_EXERCISE REQUIREMENTS:_ Within the listing below, filter for "Belarus" and copy every matching line.
── EXTRACTED DATA
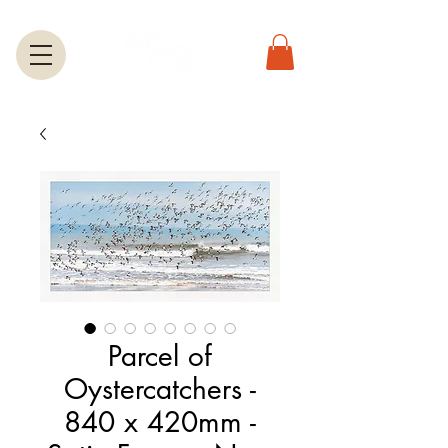
Parcel of
Oystercatchers -
840 x 420mm -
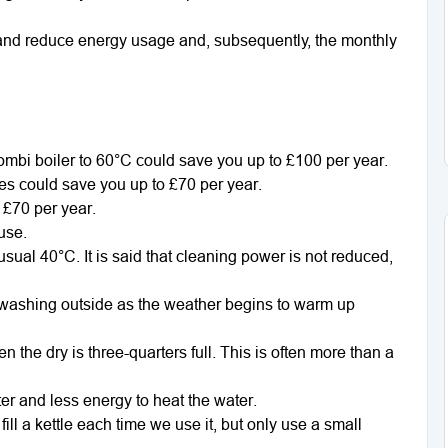
ry and reduce energy usage and, subsequently, the monthly
ombi boiler to 60°C could save you up to £100 per year.
es could save you up to £70 per year.
 £70 per year.
 use.
ual 40°C. It is said that cleaning power is not reduced,
g washing outside as the weather begins to warm up
en the dry is three-quarters full. This is often more than a
er and less energy to heat the water.
ill a kettle each time we use it, but only use a small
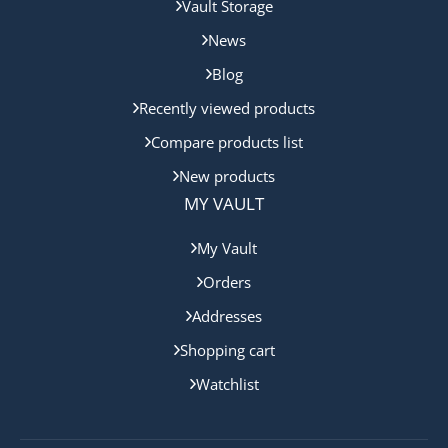
Vault Storage
News
Blog
Recently viewed products
Compare products list
New products
MY VAULT
My Vault
Orders
Addresses
Shopping cart
Watchlist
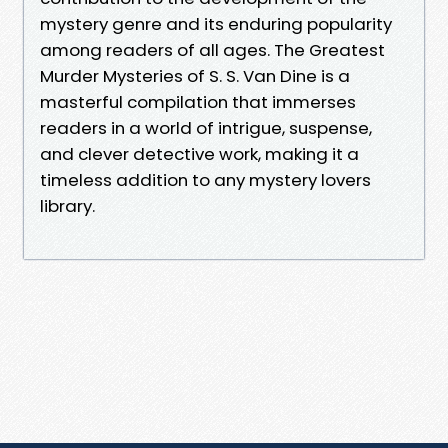
mystery genre and its enduring popularity
among readers of all ages. The Greatest
Murder Mysteries of S. S. Van Dine is a
masterful compilation that immerses
readers in a world of intrigue, suspense,
and clever detective work, making it a
timeless addition to any mystery lovers
library.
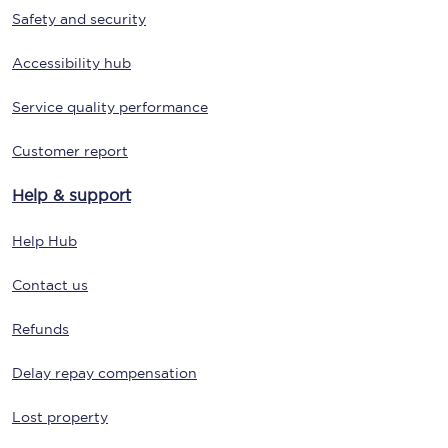
Safety and security
Accessibility hub
Service quality performance
Customer report
Help & support
Help Hub
Contact us
Refunds
Delay repay compensation
Lost property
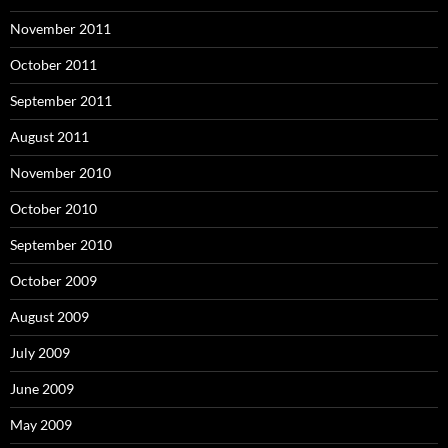
November 2011
October 2011
September 2011
August 2011
November 2010
October 2010
September 2010
October 2009
August 2009
July 2009
June 2009
May 2009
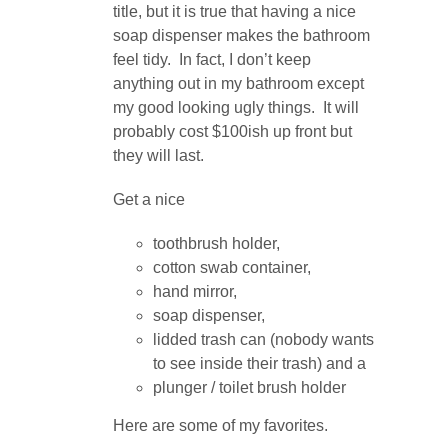
title, but it is true that having a nice
soap dispenser makes the bathroom
feel tidy. In fact, I don’t keep
anything out in my bathroom except
my good looking ugly things. It will
probably cost $100ish up front but
they will last.
Get a nice
toothbrush holder,
cotton swab container,
hand mirror,
soap dispenser,
lidded trash can (nobody wants
to see inside their trash) and a
plunger / toilet brush holder
Here are some of my favorites.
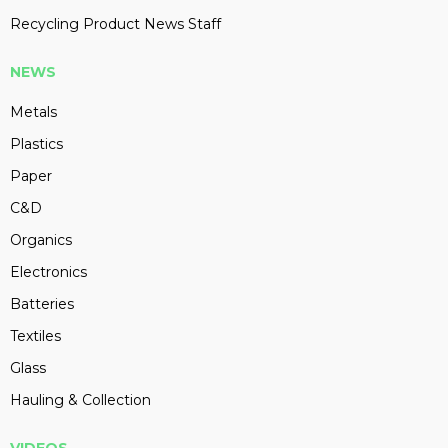
Recycling Product News Staff
NEWS
Metals
Plastics
Paper
C&D
Organics
Electronics
Batteries
Textiles
Glass
Hauling & Collection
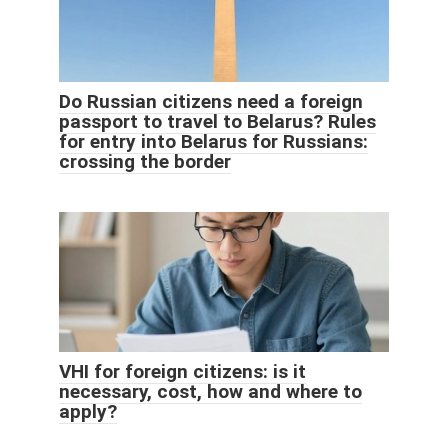
Do Russian citizens need a foreign
passport to travel to Belarus? Rules
for entry into Belarus for Russians:
crossing the border
VHI for foreign citizens: is it
necessary, cost, how and where to
apply?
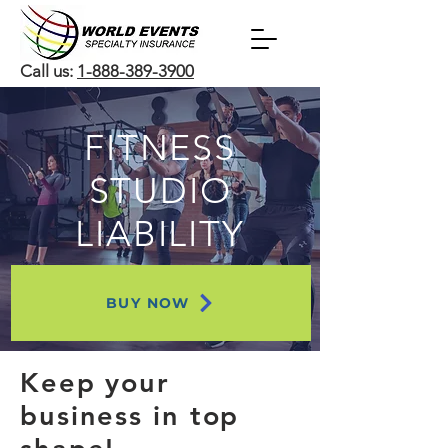
Call us:
1-888-389-3900
FITNESS
STUDIO
LIABILITY
BUY NOW
Keep your
business in top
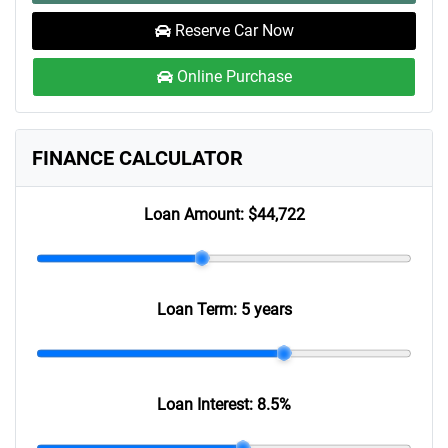
Reserve Car Now
Online Purchase
FINANCE CALCULATOR
Loan Amount:
$44,722
Loan Term:
5 years
Loan Interest:
8.5
%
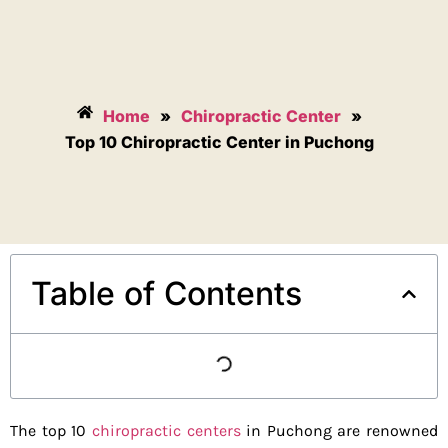
Home
»
Chiropractic Center
»
Top 10 Chiropractic Center in Puchong
Table of Contents
The top 10
chiropractic centers
in Puchong are renowned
────
_SOLVED PROBLEM:_
passport to travel to Belarus? Rules
for entry into Belarus for Russians:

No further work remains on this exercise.